Sayangnya adalah setelah bagian awal yang cukup baik tadi ternyata Joy tidak terbang lebih tinggi lagi. Joy perlahan jadi seperti sebuah perayaan tentang suka dan duka kehidupan yang melelahkan. Fokus menjadi masalah terbesar dari film ini, hingga menjelang bagian akhir David O. Russell masih tampak kesulitan menetapkan nada yang pas untuk Joy, usaha mendorong sisi inspiratif berisikan pesan tentang motivasi tidak pernah menghasilkan punch yang kuat. Tidak heran dibantu dengan editing yang liar dan tidak nyaman alur cerita film ini sering banget kelihatan kebingungan, mudah untuk menemukan loncatan cerita yang terkesan dipaksakan meskipun sudah coba ditutup dengan kombinasi proses penemuan, ambisi, masalah keuangan, hingga keluarga yang dicampur aduk dalam gerak cepat.

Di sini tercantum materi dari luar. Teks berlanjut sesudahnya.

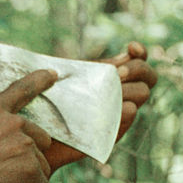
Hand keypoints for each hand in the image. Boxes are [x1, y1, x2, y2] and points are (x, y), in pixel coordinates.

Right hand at [0, 68, 56, 182]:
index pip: (19, 90)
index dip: (38, 81)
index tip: (52, 74)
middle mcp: (11, 124)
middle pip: (39, 140)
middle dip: (29, 158)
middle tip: (9, 176)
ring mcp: (23, 146)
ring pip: (42, 167)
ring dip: (29, 182)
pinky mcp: (30, 171)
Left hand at [44, 42, 158, 172]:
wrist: (33, 128)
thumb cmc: (47, 97)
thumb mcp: (68, 74)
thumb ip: (91, 66)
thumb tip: (112, 58)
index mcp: (112, 75)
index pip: (139, 60)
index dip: (140, 53)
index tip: (131, 47)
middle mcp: (120, 93)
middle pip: (148, 77)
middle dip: (137, 70)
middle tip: (118, 74)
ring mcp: (117, 113)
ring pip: (141, 95)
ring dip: (132, 89)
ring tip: (111, 90)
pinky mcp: (109, 134)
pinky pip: (126, 122)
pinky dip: (127, 113)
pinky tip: (123, 107)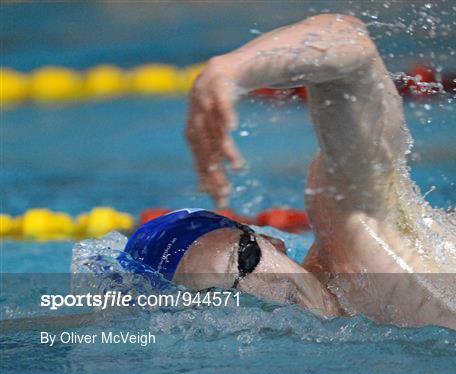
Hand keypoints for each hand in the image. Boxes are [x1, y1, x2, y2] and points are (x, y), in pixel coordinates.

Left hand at [185, 59, 244, 207]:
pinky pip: (221, 100)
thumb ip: (209, 156)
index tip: (221, 200)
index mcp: (194, 129)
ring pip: (214, 128)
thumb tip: (203, 189)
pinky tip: (232, 128)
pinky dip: (225, 113)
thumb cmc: (222, 104)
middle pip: (205, 148)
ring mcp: (206, 98)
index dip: (209, 180)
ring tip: (237, 167)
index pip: (200, 159)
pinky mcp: (218, 82)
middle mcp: (196, 115)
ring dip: (224, 148)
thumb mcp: (214, 130)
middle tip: (227, 191)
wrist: (228, 67)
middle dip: (214, 171)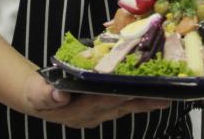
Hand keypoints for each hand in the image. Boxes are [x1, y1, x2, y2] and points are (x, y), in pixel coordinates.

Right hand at [21, 74, 168, 127]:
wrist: (39, 100)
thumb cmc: (39, 94)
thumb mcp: (37, 94)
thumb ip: (44, 94)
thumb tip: (58, 94)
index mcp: (76, 112)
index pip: (100, 103)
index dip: (116, 95)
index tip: (134, 88)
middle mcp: (91, 116)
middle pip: (120, 107)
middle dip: (141, 101)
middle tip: (164, 96)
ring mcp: (98, 115)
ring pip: (126, 108)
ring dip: (145, 103)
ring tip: (166, 97)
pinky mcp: (104, 110)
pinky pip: (124, 105)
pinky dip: (139, 100)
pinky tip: (154, 96)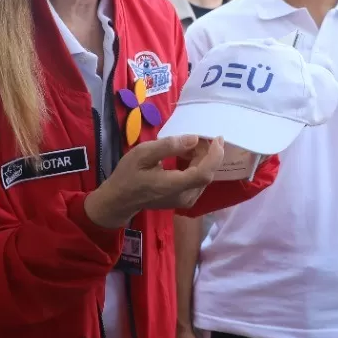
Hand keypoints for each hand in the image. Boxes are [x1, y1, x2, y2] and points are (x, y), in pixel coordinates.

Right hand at [85, 135, 225, 229]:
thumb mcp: (143, 154)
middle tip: (196, 136)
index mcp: (174, 186)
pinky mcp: (184, 200)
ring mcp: (186, 201)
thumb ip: (168, 146)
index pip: (204, 173)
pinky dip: (196, 166)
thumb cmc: (128, 175)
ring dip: (201, 159)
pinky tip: (185, 156)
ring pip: (204, 177)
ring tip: (188, 145)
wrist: (120, 200)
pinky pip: (197, 181)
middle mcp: (185, 197)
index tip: (217, 138)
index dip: (215, 155)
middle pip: (206, 173)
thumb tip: (194, 139)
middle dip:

Mari ambil contoh Silver Linings Playbook, kita tahu Tiffany punya masalah eksternal dan internal, dan kita sebagai penonton dengan senang hati berada di sampingnya. Joy berbeda, David O. Russell seperti coba bereksperimen dengan nada sehingga penonton sulit untuk stick dengan karakter Joy karena kesan liar membuat pesonanya hit and miss. Visi dan misi dari Joy Mangano terus terombang-ambing sehingga pesona dari perjalanan kewirausahaannya terasa biasa, rasa cemas, rasa sakit, ambisi dan motivasi, mereka saling bertabrakan. Saya juga terus dibuat merasa aneh pada irama cerita yang seperti tergesa-gesa, seperti pencuri yang sedang dikejar polisi. Itu bagus jika Joy memiliki banyak hal menarik yang ingin disampaikan, tapi film ini tidak, sinopsis terlihat rumit tapi kisah sederhana, durasi besar dan ritme yang kasar. 



Mungkin akan terkesan kasar namun penampilan Jennifer Lawrence merupakan satu-satunya hal menarik dari Joy. Pemeran pendukung seperti Robert De Niro hingga Bradley Cooper (surprisingly memperoleh spot di poster ) oke dalam menciptakan ingar-bingar yang membuat kehidupan Joy tampak sesak, dan Jennifer Lawrence gunakan itu untuk menghidupkan karakter Joy di dalam layar. Namun ini bukan performa terbaik J-Law, bahkan jika melihat persaingan tahun ini saya ragu apakah kinerjanya layak masuk jajaran atas. J-Law sebagai Joy adalah benar namun salah, ia tampil cekatan dan konsisten, nakal dan bubbly akan jadi alasan banyak penonton menyukainya sebagai Joy. Tapi J-Law kurang berhasil mengambarkan “soul” dari Joy sebagai seorang wanita dengan masalah dan tanggung jawab yang lebih besar dari Tiffany dan juga Rosalyn.



Berawal dari ide alat pel lantai Joy Mangano berhasil menjadi sosok yang dikenal sebagai the creator of smart & stylish innovations. Itu sudah cukup menjadi alasan mengapa Joy seharusnya menjadi sebuah drama-comedy yang inspiratif, bukannya sebagai soap opera yang liar dan bingung sehingga kesan smart dan stylish yang dihasilkan hanya dalam level yang cukup. Punya durasi 124 menit, konflik tidak rumit, irama juga seolah terus berlari, jadi terasa aneh ketika perjuangan dari sebuah kisah inspiratif justru berakhir begitu “pendek” dan sederhana. Joy adalah kolaborasi super familiar dari Jennifer Lawrence dan David O. Russell, dan sebaiknya masing-masing mulai mencari perahu untuk Oscars yang dapat memberikan udara segar. Joy is good, but not a joyous to me.